C'était d'ailleurs l'opinion de Vesna Pesic , son ancienne collaboratrice dans les rangs de l'opposition au régime de Milosevic.
Aujourd'hui à la retraite de politique et figurant comme commentatrice, Vesna Pesic avait publiquement annoncé son intention de voter pour Tomislav Nikolic, ce qui aurait été inimaginable 5 ans auparavant. Son but était d'empêcher « la création du nouveau dictateur » Boris Tadic. Un certain nombre de citoyens ont adopté cette idée, semble-t-il.
Changement de personnages, pas de système
La peur du « retour aux années 90 », les années de guerre en ex-Yougoslavie et d'une instabilité économique, ont joué un rôle majeur dans toutes les élections après l'an 2000. C'est ce qui avait permis à Boris Tadic et au Parti démocratique de se maintenir au pouvoir.
Cette fois-ci, la déception a emporté.

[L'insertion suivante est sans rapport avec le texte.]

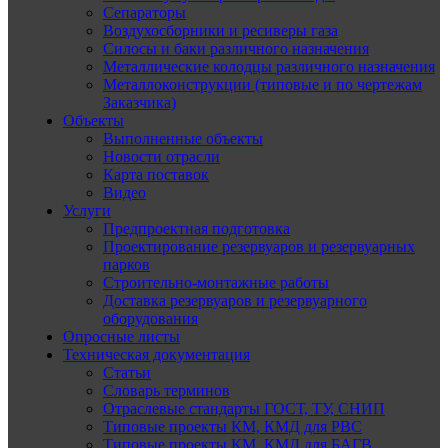
Сепараторы
Воздухосборники и ресиверы газа
Силосы и баки различного назначения
Металлические колодцы различного назначения
Металлоконструкции (типовые и по чертежам
Заказчика)
Объекты
Выполненные объекты
Новости отрасли
Карта поставок
Видео
Услуги
Предпроектная подготовка
Проектирование резервуаров и резервуарных
парков
Строительно-монтажные работы
Доставка резервуаров и резервуарного
оборудования
Опросные листы
Техническая документация
Статьи
Словарь терминов
Отраслевые стандарты ГОСТ, ТУ, СНИП
Типовые проекты КМ, КМД для РВС
Типовые проекты КМ, КМД для БАГВ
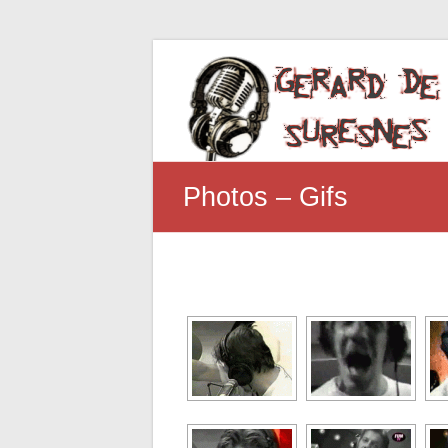
Photos – Gifs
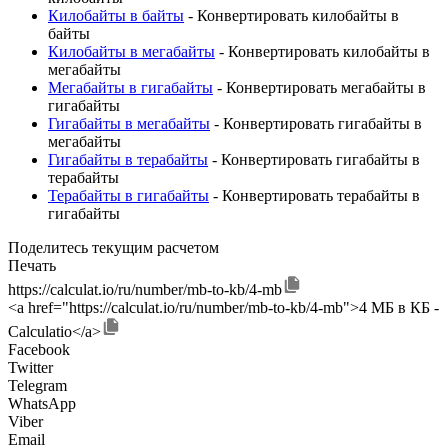
Килобайты в байты
- Конвертировать килобайты в
байты
Килобайты в мегабайты
- Конвертировать килобайты в
мегабайты
Мегабайты в гигабайты
- Конвертировать мегабайты в
гигабайты
Гигабайты в мегабайты
- Конвертировать гигабайты в
мегабайты
Гигабайты в терабайты
- Конвертировать гигабайты в
терабайты
Терабайты в гигабайты
- Конвертировать терабайты в
гигабайты
Поделитесь текущим расчетом
Печать
https://calculat.io/ru/number/mb-to-kb/4-mb
<a href="https://calculat.io/ru/number/mb-to-kb/4-mb">4 МБ в КБ -
Calculatio</a>
Facebook
Twitter
Telegram
WhatsApp
Viber
Email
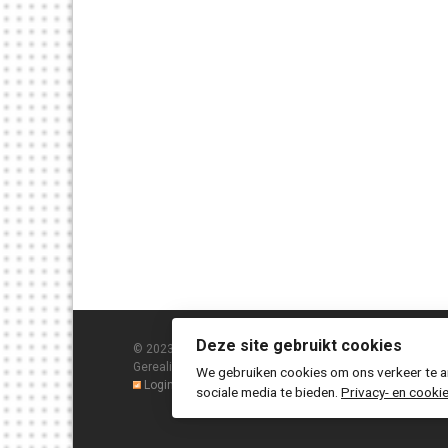
Deze site gebruikt cookies
© 2023 TIB bv Haren |
Privacy statement / disclaimer
|
Si
Gerealiseerd door
SA
We gebruiken cookies om ons verkeer te an
Login
sociale media te bieden.
Privacy- en cookie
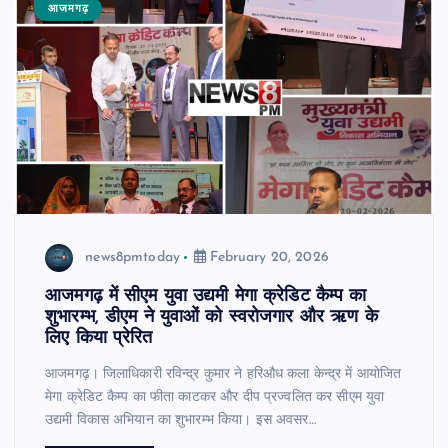
आजमगढ़
news8pmtoday
February 20, 2026
आजमगढ़ में सीएम युवा उद्यमी मेगा क्रेडिट कैम्प का
शुभारम्भ, डीएम ने युवाओं को स्वरोजगार और ऋण के
लिए किया प्रेरित
आजमगढ़। जिलाधिकारी रविन्द्र कुमार ने हरिऔध कला केन्द्र में आयोजित
मेगा क्रेडिट कैम्प का फीता काटकर और दीप प्रज्वलित कर सीएम युवा
उद्यमी विकास अभियान का शुभारम्भ किया। इस अवसर…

Les espoirs nourris par le changement du régime en 2000 ont peu à peu fané, pendant les dix ans d'une transition mal réussie. On entend souvent les gens dire « Nous avons changé les personnages, mais pas le système », la Serbie est restée un état partocratique et submergé de corruption.
Le choix du pire
Le nouveau président serbe, Tomislav Nikolic, est l'un des « survivants » du régime des années 90. Malgré quelques lourdes casseroles, ancien ultra-nationaliste, ancien collaborateur de Vojislav Seselj (accusé des crimes de guerre en Croatie, Bosnie et Voïvodine et aujourd'hui en procès devant le TPIY), et malgré toutes ses erreurs de parcours révélées lors de la campagne présidentielle (un diplôme de Master falsifié, pour n'en citer qu'une).
A part son corps électoral qui a une continuité sûre, c'est la volonté de punir Boris Tadic qui a provoqué ce résultat. Punir l'arrogance de l'élite au pouvoir, comme Vesna Pesic l'a dit. La punition qui s'est traduite par l'abstention au vote, ou bien, par un vote « contre ».

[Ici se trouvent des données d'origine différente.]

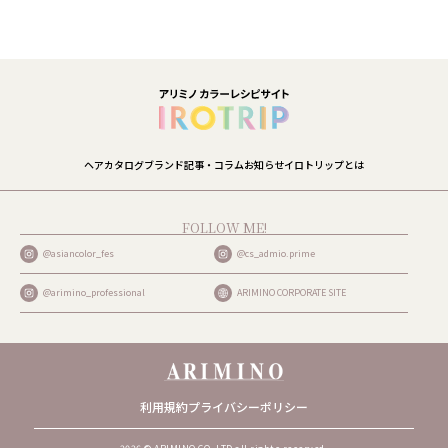
ヘアカタログ
ブランド
記事・コラム
お知らせ
イロトリップとは
FOLLOW ME!
@asiancolor_fes
@cs_admio.prime
@arimino_professional
ARIMINO CORPORATE SITE
利用規約
プライバシーポリシー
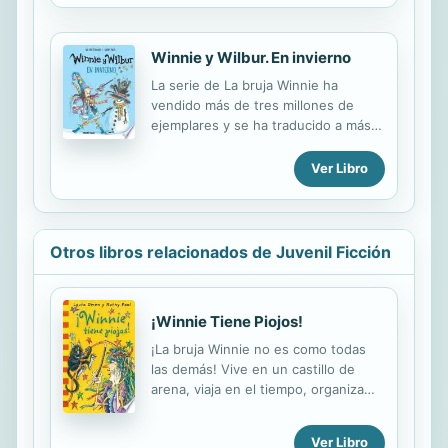
cuatro disparatadas aventuras, este
libro interesará lo mismo a los niños
que comienzan a leer que a los
Winnie y Wilbur. En invierno
jóvenes porque consigue hacernos
La serie de La bruja Winnie ha
reír a carcajadas con los problemas
vendido más de tres millones de
en los cuales se mete esta hechicera
ejemplares y se ha traducido a más
y su amigo de siempre, el gato
de treinta idiomas. Winnie y su gato
Wilbur.
Wilbur están hartos del invierno. El
Ver Libro
jardín está cubierto de nieve, el
estanque está helado y de los
árboles cuelgan carámbanos de
hielo. Así que Winnie decide lanzar
Otros libros relacionados de Juvenil Ficción
un hechizo y hacer que llegue el
verano. Pero comete un gran error...
¿Quieres saber cuál fue?
¡Winnie Tiene Piojos!
¡La bruja Winnie no es como todas
las demás! Vive en un castillo de
arena, viaja en el tiempo, organiza
una gran boda y se deshace de unos
piojos muy molestos... Winnie the
Ver Libro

« Le choix du moins pire », comme on appelait aussi le vote contre les tendances rétrogrades, contre Tomislav Nikolic entre autres, avait déjà apporté les deux mandats de président à Boris Tadic. La troisième fois, le vote de contestation s'est retourné contre lui. C'est finalement ce fameux « pire » qui a été élu.
La vigilance citoyenne
Cette gifle au visage de Boris Tadic est aussi perçue un possible réveil du mouvement civique et de la remise en question de la société entière : où et comment s'est-on perdu depuis la fameuse année 2000 ?
Attendons maintenant les premiers pas du nouveau président. Il sera contraint à une cohabitation avec le gouvernement, vu que son Parti progressiste serbe a peu de chances pour y participer.
Déjà le soir où sa victoire a été annoncée, il a réaffirmé sa volonté de poursuivre l'adhésion à l'UE. Une volonté relativement neuve dans sa carrière d'homme politique, mais qui, en même temps, semble bien acceptée à Bruxelles.
Pour les citoyens serbes, il reste à voir s'il s'agit d'un retour aux années 90. Desquelles ils ne sont pas sûrs d'être jamais sortis.